====== GIVEN PASSAGE ======
When I toured the museum, the other traveling show featured about 20 window-sized paintings by Marteen Platje showing "United States Naval battles during the first 20 years of the 19th century."  Plaatje was a sailor with the Royal Netherlands Navy and his pictures are microscopically detailed.  He seems to have researched the precise rigging, caliber of the cannons, the weather conditions at the time of the encounter, and details relating to the location of rocks, shrubs, and trees on the shoreline if the affray took place near land.  The vessels swarm with tiny, realistically depicted figure -- there are explosions and haze of drifting smoke, timbers floating in the foaming seas, little life-boats, flags unfurled and so on.  The fantastic detail lavished on all details is surreal and the pictures can best be described as photo-realist.  Plaatje works fast -- I think all of these impressive canvases were made in 2016 to 2018.  The pictures resemble some sort of conceptual art joke -- they are pretty much devoid of interest, all look more or less alike, and, so, pedantically painted that one suspects that there is some kind deceitful, even, malign program underlying these things.  But this would be to give the painter and his paintings too much credit -- there is apparently a big market for hyper-realistic depictions of old-time sea-battles and I suspect Plaatje had these paintings sold to someone or some several before the pigments were even dry

A bonus of going to the museum on Sunday morning is that you might encounter Mr. Kierlin himself patrolling his galleries.  On both occasions when I was in the museum, he was on hand to interact with visitors and show his favorite pictures to them.  

1 comment:

  1. I looked for quite awhile at the European paintings. I suppose even those lives were empty expanses and the transcendent moments on display now staged by memory.
====== GIVEN DATA ======
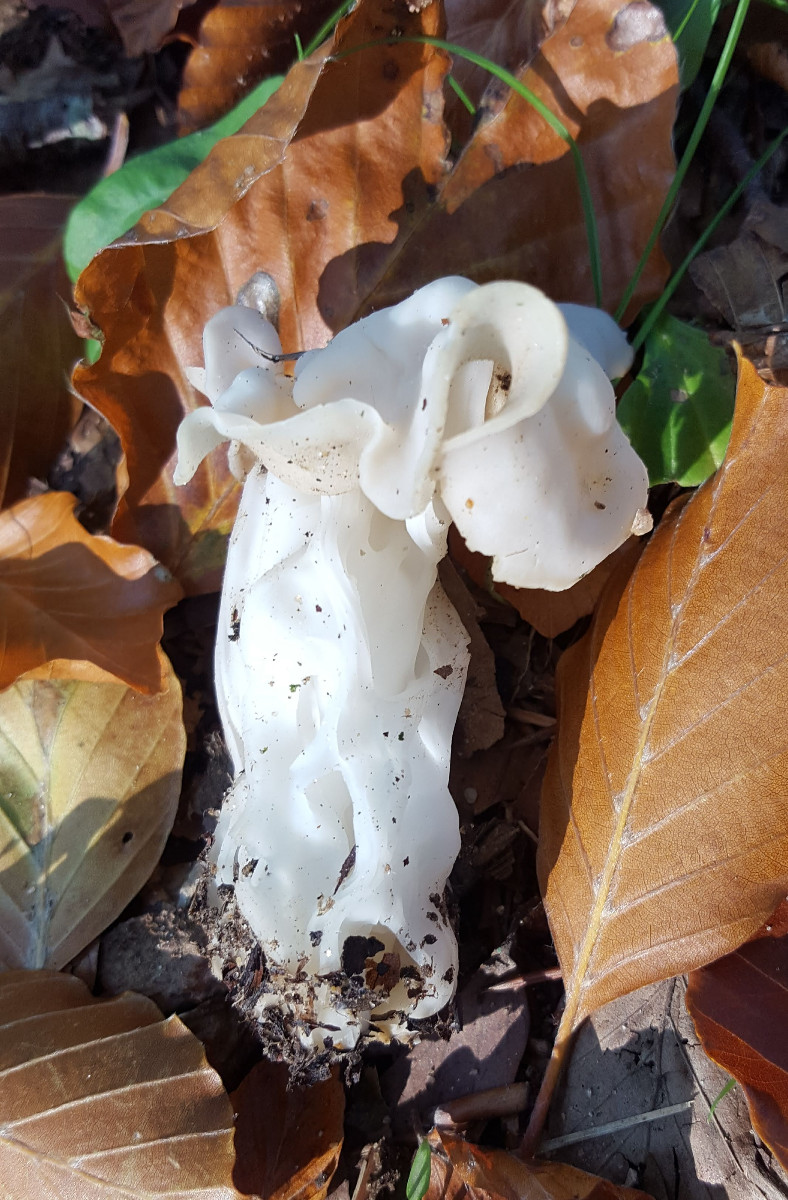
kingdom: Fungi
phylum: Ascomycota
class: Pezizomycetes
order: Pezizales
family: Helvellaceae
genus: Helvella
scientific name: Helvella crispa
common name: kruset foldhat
======
====== GIVEN DATA ======
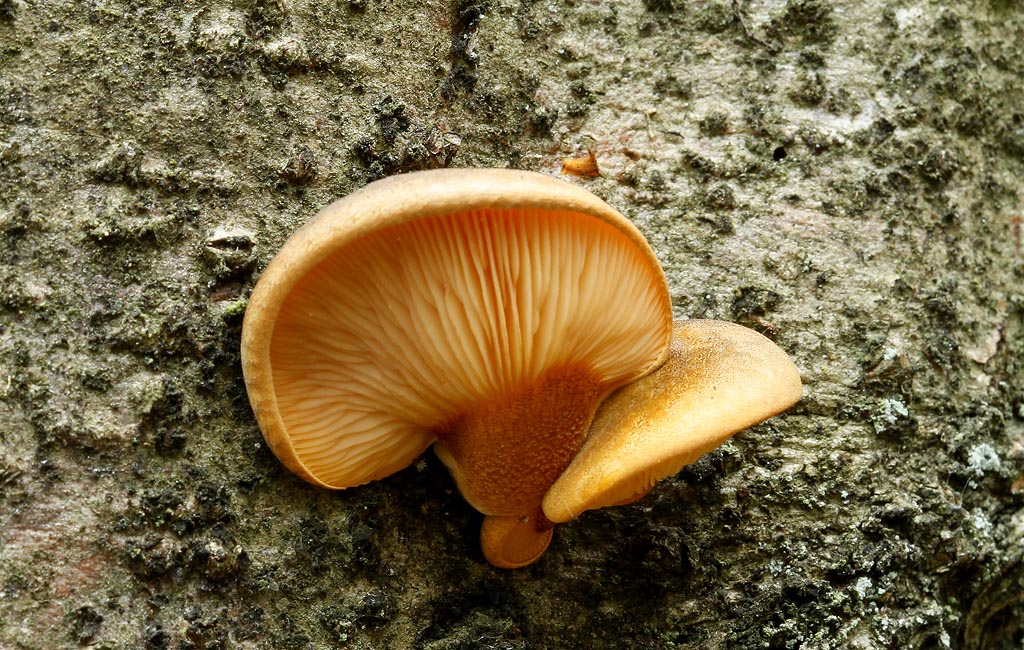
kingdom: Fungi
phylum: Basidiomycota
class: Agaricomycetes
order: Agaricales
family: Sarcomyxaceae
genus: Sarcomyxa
======
====== GIVEN DATA ======
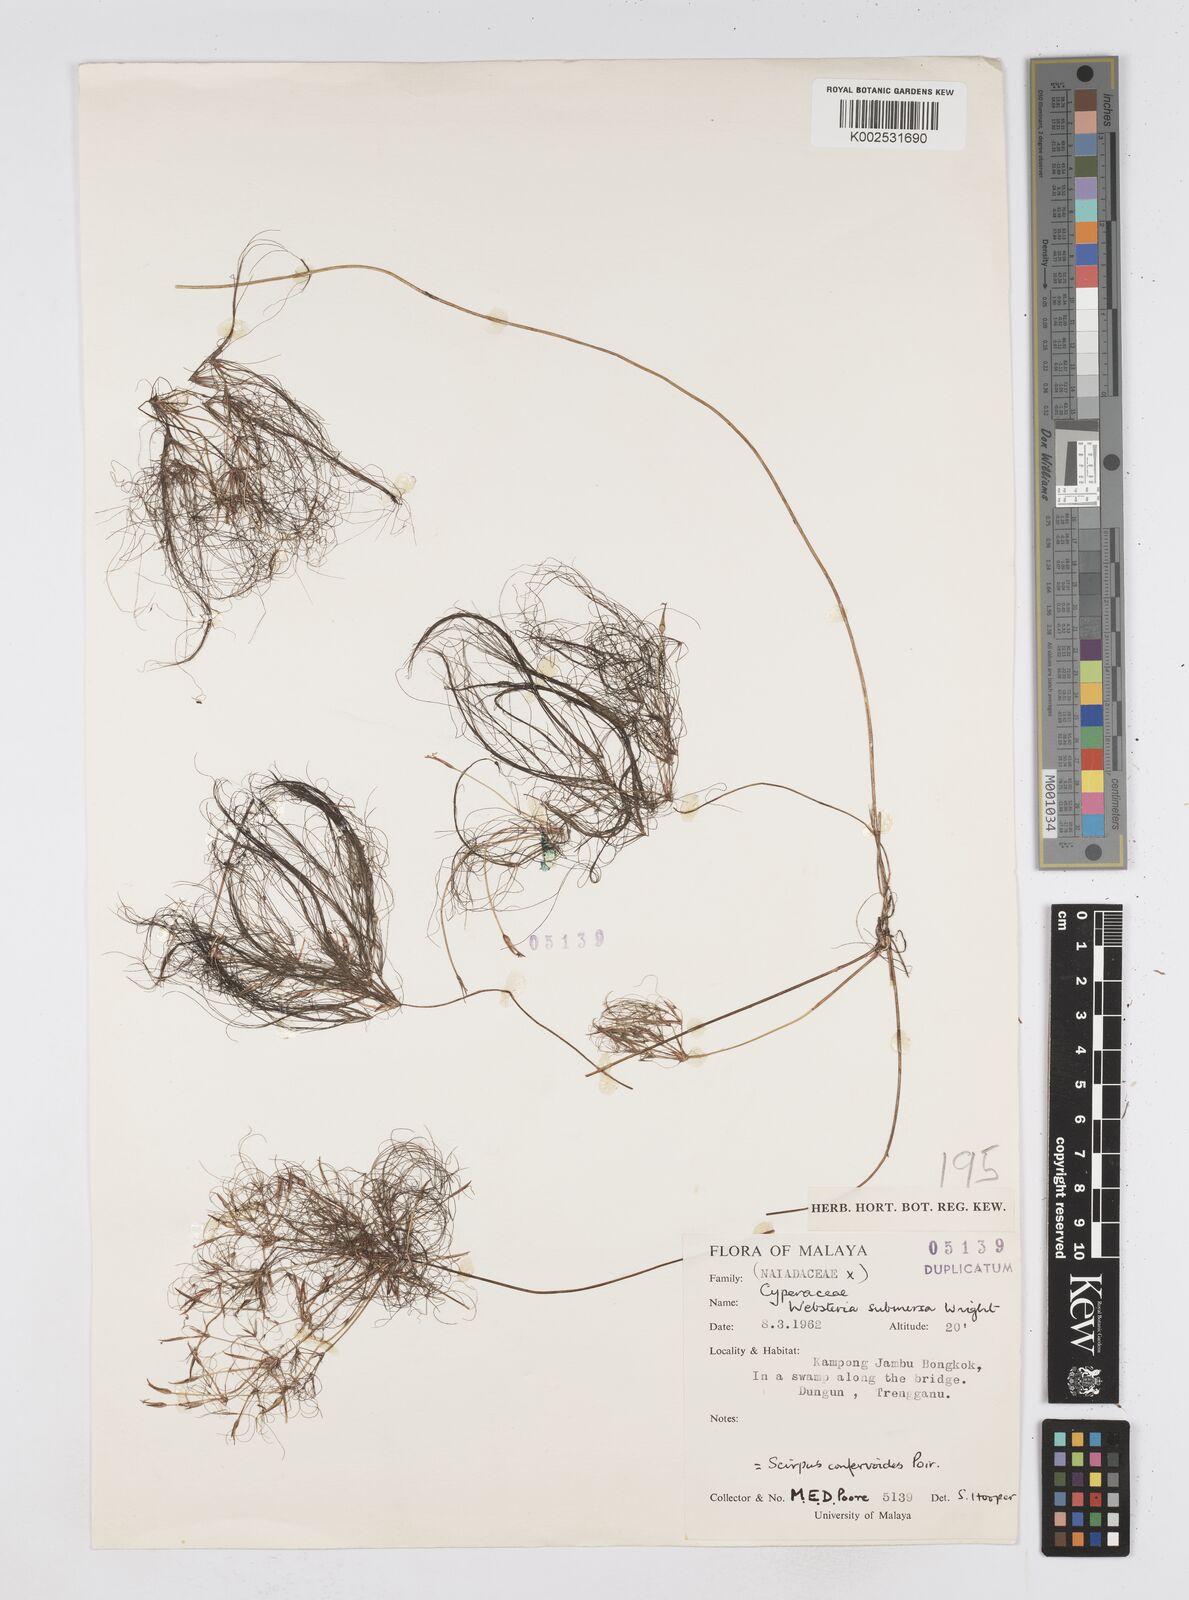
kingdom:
======
• _REQUIRED ACTIONS_:
a – Repeat the part of the passage about the naval battle paintings that runs between "A bonus of going" and "pictures to them.", inclusive.
b – According to the passage about the naval battle paintings, in which navy did the painter serve as a sailor?

• _ANSWERS TO THE TASKS_:
a –
A bonus of going to the museum on Sunday morning is that you might encounter Mr. Kierlin himself patrolling his galleries.  On both occasions when I was in the museum, he was on hand to interact with visitors and show his favorite pictures to them.

b – The Royal Netherlands Navy